A charge that counsel was overzealous in his or her defense was not sufficient to establish a charge by defendant that he had ineffective assistance of counsel. Defendant claimed that had his counsel not been so zealous he would have been charged under statute (§ 16-11-103 ) that did not involve the death penalty. People v. District Court, 834 P.2d 181 (Colo. 1992).

Applying §§ 16-11-801 and 16-11-802 retroactively violates proscription against ex post facto laws where, as a result of the decision in People v. Young, there was no valid death penalty sentencing statute in effect at the time the offenses were committed. People v.
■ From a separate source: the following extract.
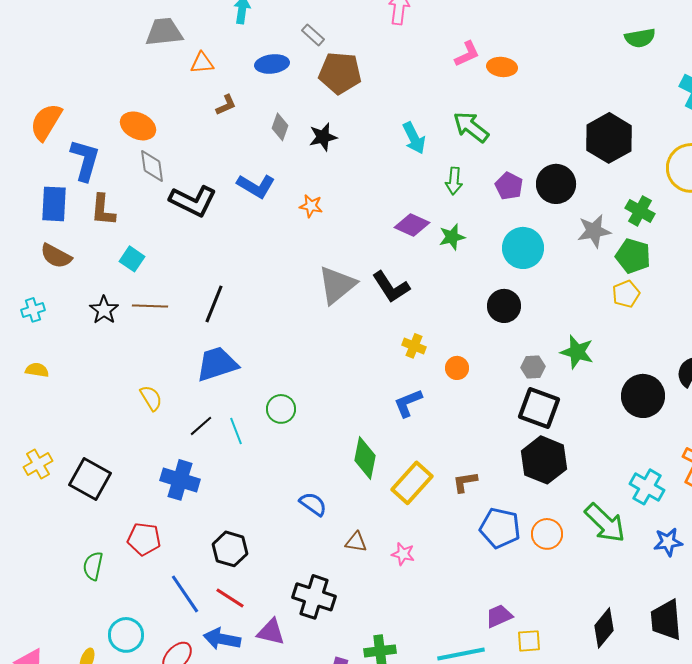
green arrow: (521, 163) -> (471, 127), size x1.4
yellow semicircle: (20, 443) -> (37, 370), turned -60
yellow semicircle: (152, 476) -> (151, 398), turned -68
Aguayo, 840 P.2d 336 (Colo. 1992).

Since § 16-11-802 (1)(b) (now § 18-1.3-1302 (1)(b) ) has a later effective date, was later enacted, and operates in an ameliorative manner for criminal defendants, it controls and that portion of § 18-1-105(4) (now § 18-1.3-401 (4) ) which provides for no possibility of parole for persons sentenced to life imprisonment following conviction for class 1 felony offenses occurring during the period from July 1, 1990, until September 19, 1991, is abrogated by this later enactment. Thus, § 16-11-103 (1)(b) (now § 18-1.3-1201 (1)(b) ), as amended by House Bill 91S-1001, controls parole eligibility for convictions and sentences to life imprisonment based on class 1 felony offenses occurring on or after September 20, 1991, and § 16-11-802 (1)(b) (now § 18-1.3-1302 (1)(b) ) controls parole eligibility for class 1 felony offenses occurring during the period from July 1, 1990, until September 19, 1991. People v. District Court, 834 P.2d 236 (Colo. 1992).